Thursday, November 10, 2005

The Anchoress Spanks Republican Leaders

In a post titled Attention GOP Leadership the Anchoress makes some points that I have been stewing about for weeks:

The world is tilting, and you useless, ineffectual, dithering moneysuckers seem increasingly to be empty suits, given shape and movement not by ideas and a willingness to serve the electorate, but by wispy tufts of ambitious smoke. You seem directed toward nothing more than keeping your almighty Senate or House seat in your name. You give away your power, you give away your advantages in committee, you leave in place utterly feckless people like Arlen Specter and then, when you finally seem like you are on the cusp of doing something productive and right, like investigating the CIA or okaying drilling in a bare, muddly, uninhabitable tundra, you fall into a faint and go slinking back to your states and districts to gladhand and pump for money and then gladhand some more.
This is harsh rhetoric, but it perfectly captures the frustration that many principled conservatives feel with our unprincipled representatives. More, their lack of principle is reflecting badly on us -- unfairly, since politicians are rarely as interested in principle as their intellectual defenders, but inevitably.
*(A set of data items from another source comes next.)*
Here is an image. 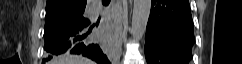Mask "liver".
Listing matches in <instances>:
<instances>
[{
    "mask_svg": "<svg viewBox=\"0 0 242 64\" xmlns=\"http://www.w3.org/2000/svg\"><path fill=\"white\" fill-rule=\"evenodd\" d=\"M51 64H94V62L82 56L65 54L55 58Z\"/></svg>",
    "mask_w": 242,
    "mask_h": 64,
    "instance_id": "6515ba94",
    "label": "liver"
}]
</instances>
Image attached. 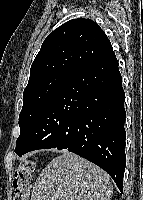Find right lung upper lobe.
<instances>
[{
  "instance_id": "cb5924a9",
  "label": "right lung upper lobe",
  "mask_w": 143,
  "mask_h": 200,
  "mask_svg": "<svg viewBox=\"0 0 143 200\" xmlns=\"http://www.w3.org/2000/svg\"><path fill=\"white\" fill-rule=\"evenodd\" d=\"M112 52L109 39L97 23L70 20L44 40L32 63L28 83L50 74L72 75Z\"/></svg>"
}]
</instances>
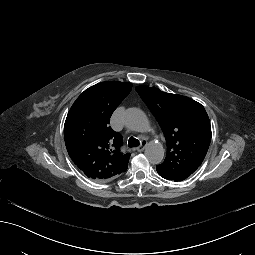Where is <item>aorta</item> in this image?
I'll return each mask as SVG.
<instances>
[{
	"mask_svg": "<svg viewBox=\"0 0 255 255\" xmlns=\"http://www.w3.org/2000/svg\"><path fill=\"white\" fill-rule=\"evenodd\" d=\"M124 121L128 128L145 132L150 128V123L145 113L138 108H129L125 111ZM145 156L151 164H159L164 158V148L158 142H150L145 148Z\"/></svg>",
	"mask_w": 255,
	"mask_h": 255,
	"instance_id": "762f6f07",
	"label": "aorta"
}]
</instances>
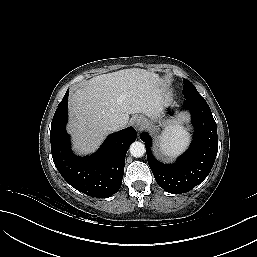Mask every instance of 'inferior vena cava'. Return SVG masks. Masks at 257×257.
<instances>
[{"instance_id":"1","label":"inferior vena cava","mask_w":257,"mask_h":257,"mask_svg":"<svg viewBox=\"0 0 257 257\" xmlns=\"http://www.w3.org/2000/svg\"><path fill=\"white\" fill-rule=\"evenodd\" d=\"M123 128V124L122 123H113L108 127L109 131H116Z\"/></svg>"}]
</instances>
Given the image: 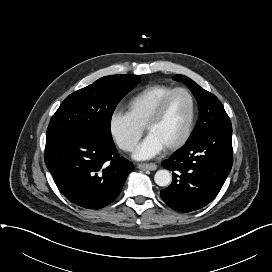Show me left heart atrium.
<instances>
[{"label":"left heart atrium","instance_id":"1","mask_svg":"<svg viewBox=\"0 0 272 272\" xmlns=\"http://www.w3.org/2000/svg\"><path fill=\"white\" fill-rule=\"evenodd\" d=\"M165 149L162 142L153 134H148L146 138L137 146L133 157L137 160L153 158Z\"/></svg>","mask_w":272,"mask_h":272}]
</instances>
In an update, the Anchoress claims that this disaffection from the GOP is different from criticisms of the Harriet Miers nomination. But I think she was wrong to object to the treatment of Miers, "due to her not being permitted her hearing". Miers and Bush were not owed any such hearing. People voicing their opiinion is precisely the data that Senators should have taken into account in making their decision whether or not to confirm, and the fact that the opinions expressed caused Bush to withdraw the nomination is a perfectly acceptable outcome.